**作業内容:** 相続税についての本文を、途切れたところから書き継いでもらえますか?

**本文:**
「うちは財産がそんなに多くないから、相続税は関係ないわ」と思っていませんか?多くの方がそう考えていますが、実はその思い込みが原因で、後から税務署に申告漏れを指摘されてしまうケースが少なくありません。相続税がかかるかどうかのボーダーラインは、意外と身近なところにあります。この記事では、「相続税がかからない」と思っていたのに課税対象になってしまう、よくある意外な落とし穴について、わかりやすく解説していきます。
そもそも相続税がかかるかどうかの基準とは?
まず、相続税の基本についておさらいしましょう。相続税は、亡くなった方(被相続人)の財産を相続したときに、すべてのケースでかかるわけではありません。「基礎控除」という非課税の枠があり、遺産の総額がこの基礎控除額を超えた場合にのみ、申告と納税の義務が発生します。2015年の税制改正でこの基礎控除額が引き下げられたため、以前よりも相続税の対象となる方が増えているのが現状です。
基礎控除額の計算方法
相続税の基礎控除額は、次の計算式で求められます。

**データ一覧:**
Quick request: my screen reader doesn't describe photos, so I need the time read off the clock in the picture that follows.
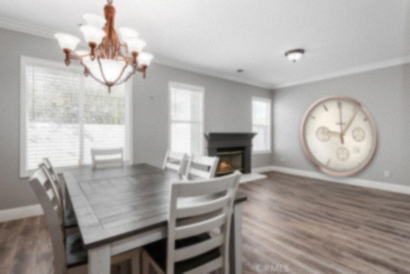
* * *
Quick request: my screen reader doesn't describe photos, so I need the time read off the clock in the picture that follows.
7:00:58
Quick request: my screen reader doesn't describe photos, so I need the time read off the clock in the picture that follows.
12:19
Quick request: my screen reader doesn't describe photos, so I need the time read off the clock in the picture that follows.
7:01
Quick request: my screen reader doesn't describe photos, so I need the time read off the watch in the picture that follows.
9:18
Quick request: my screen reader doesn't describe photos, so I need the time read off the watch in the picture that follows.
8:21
---
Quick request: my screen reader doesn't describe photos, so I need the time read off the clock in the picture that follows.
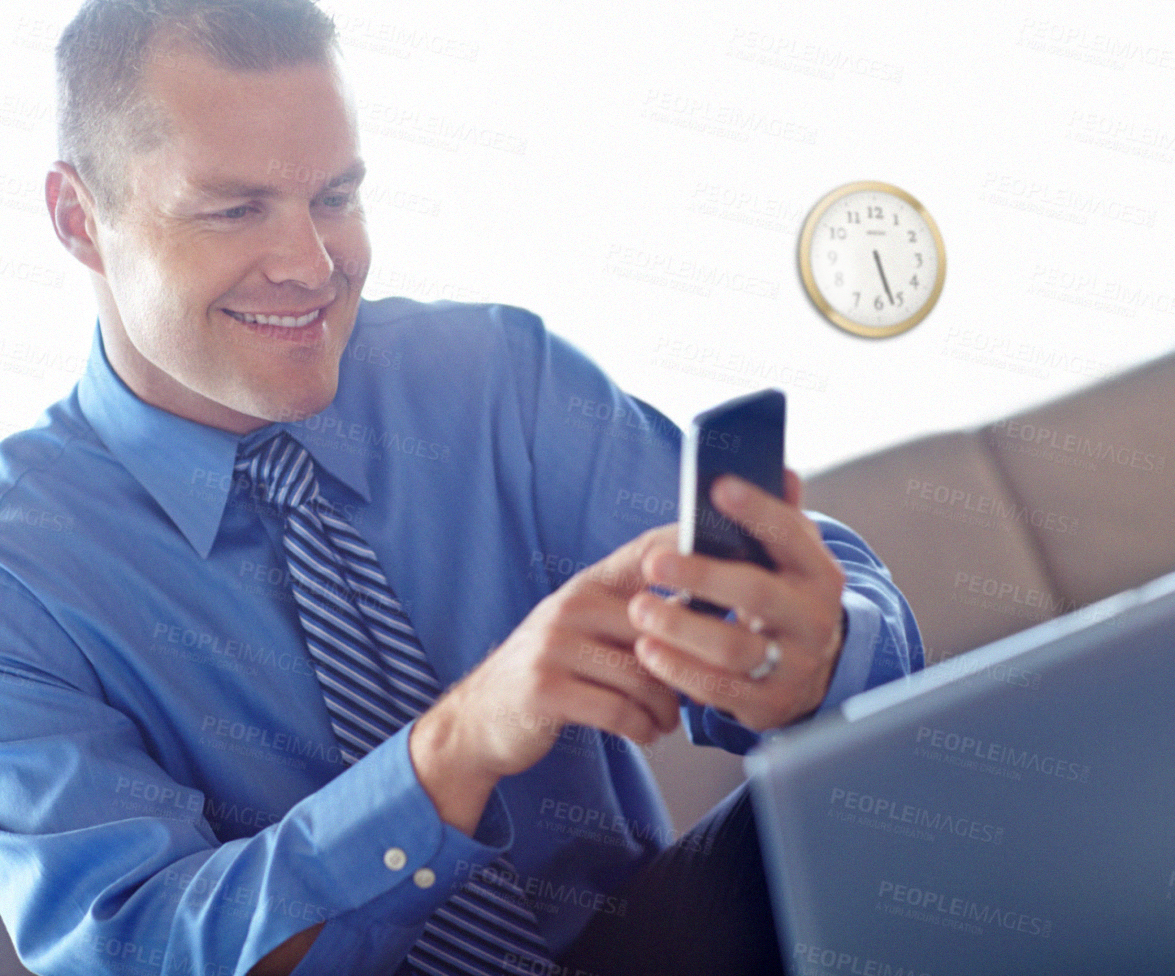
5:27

**解答:**
3,000万円 + (600万円 × 法定相続人の数)
例えば、お父様が亡くなり、相続人がお母様と子ども2人の合計3人だった場合、基礎控除額は「3,000万円 + (600万円 × 3人) = 4,800万円」となります。遺産の総額が4,800万円以下であれば、原則として相続税はかからず、申告も不要です。
法定相続人の数 | 基礎控除額 |
1人 | 3,600万円 |
2人 | 4,200万円 |
3人 | 4,800万円 |
4人 | 5,400万円 |
相続税の対象になる財産
相続税の計算のもとになる「遺産の総額」には、預貯金や不動産だけでなく、以下のような財産も含まれるので注意が必要です。これらを見落として「基礎控除以下だ」と判断してしまうケースがよくあります。
- 預貯金、現金
- 土地、建物などの不動産
- 株式、投資信託などの有価証券
- 自動車、貴金属、骨董品など
- 生命保険金、死亡退職金(一定の非課税枠を超えた部分)
- 亡くなる前3年〜7年以内に贈与された財産(後ほど詳しく解説します)
- 家族名義になっているが、実質的には亡くなった方の財産だったもの(名義預金)
特例を使えば納税額ゼロでも「申告」は必要!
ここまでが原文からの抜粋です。